Serving 200M requests per day with a CGI-bin

1. simonw ◴[04 Jul 25 14:30 UTC] No.44464893[source]▶

I got my start in the CGI era, and it baked into me an extremely strong bias against running short-lived subprocesses for things.

We invented PHP and FastCGI mainly to get away from the performance hit of starting a new process just to handle a web request!

It was only a few years ago that I realized that modern hardware means that it really isn't prohibitively expensive to do that any more - this benchmark gets to 2,000/requests a second, and if you can even get to a few hundred requests a second it's easy enough to scale across multiple instances these days.

I have seen AWS Lambda described as the CGI model reborn and that's a pretty fair analogy.

replies(3): >>44465143 #>>44465227 #>>44465926 #

2. pjc50 ◴[04 Jul 25 15:01 UTC] No.44465143[source]▶

>>44464893 (TP) #

> We invented PHP and FastCGI mainly to get away from the performance hit of starting a new process just to handle a web request!

Yes! Note that the author is using a technology that wasn't available when I too was writing cgi_bin programs in the 00's: Go. It produces AOT compiled executables but is also significantly easier to develop in and safer than trying to do the same with C/C++ in the 00's. Back then we tended to use Perl (now basically dead). Perl and Python would incur significant interpreter startup and compilation costs. Java was often worse in practice.

> I have seen AWS Lambda described as the CGI model reborn and that's a pretty fair analogy.

Yes, it's almost exactly identical to managed FastCGI. We're back to the challenges of deployment: can't we just upload and run an executable? But of course so many technologies make things much, much more complicated than that.

replies(1): >>44467043 #

3. geocar ◴[04 Jul 25 15:10 UTC] No.44465227[source]▶

>>44464893 (TP) #

I think you might have found that CGI scripts deployed as statically-linked C binaries, with some attention given to size, you might've not been so disappointed.

The "performance hit of starting a new process" is bigger if the process is a dynamically-linked php interpreter with gobs of shared libraries to load, and some source file, reading parsing compiling whatever, and not just by a little bit, always has been, so what the author is doing using go, I think, would still have been competitive 25 years ago if go had been around 25 years ago.

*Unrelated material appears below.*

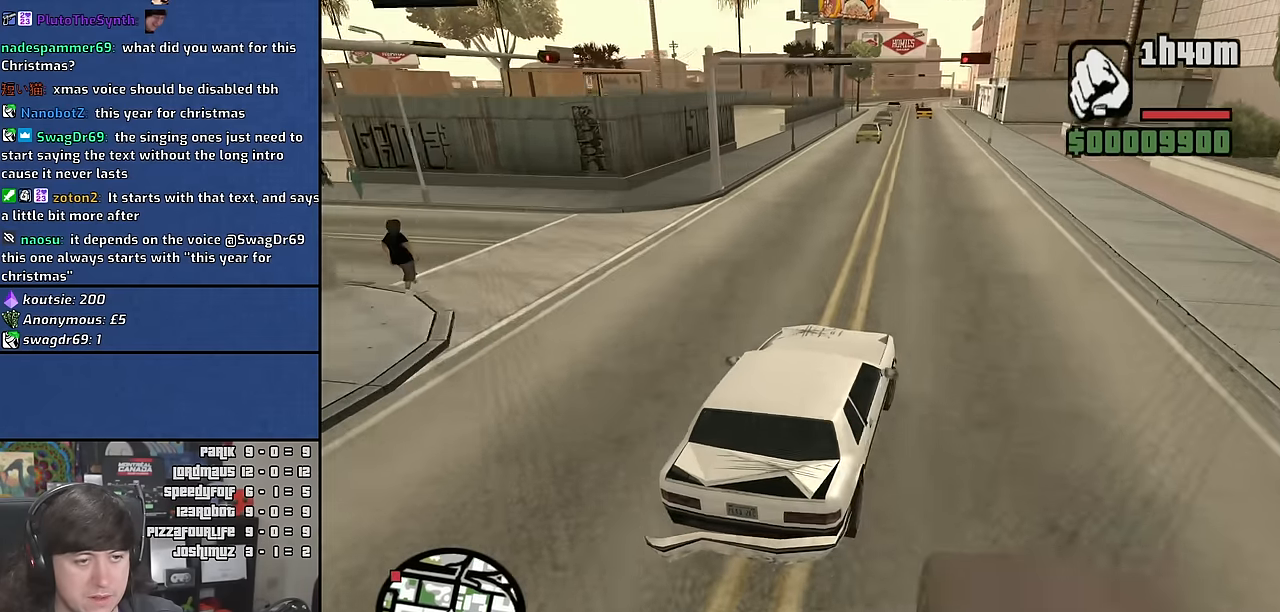
{"keys": ["w"], "mouse": [], "events": [[116, "a", "up"]]}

Opening an SQLite database is probably (surprisingly?) competitive to passing a few sockets through a context switch, across all server(ish) CPUS of this era and that, but both are much faster than opening a socket and authenticating to a remote mysql process, and programs that are not guestbook.cgi often have many more resource acquisitions which is why I think FastCGI is still pretty good for new applications today.

replies(1): >>44465544 #

4. simonw ◴[04 Jul 25 15:48 UTC] No.44465544[source]▶

>>44465227 #

That's likely true - but C is a scary language to write web-facing applications in because it's so easy to have things like buffer overflows or memory leaks.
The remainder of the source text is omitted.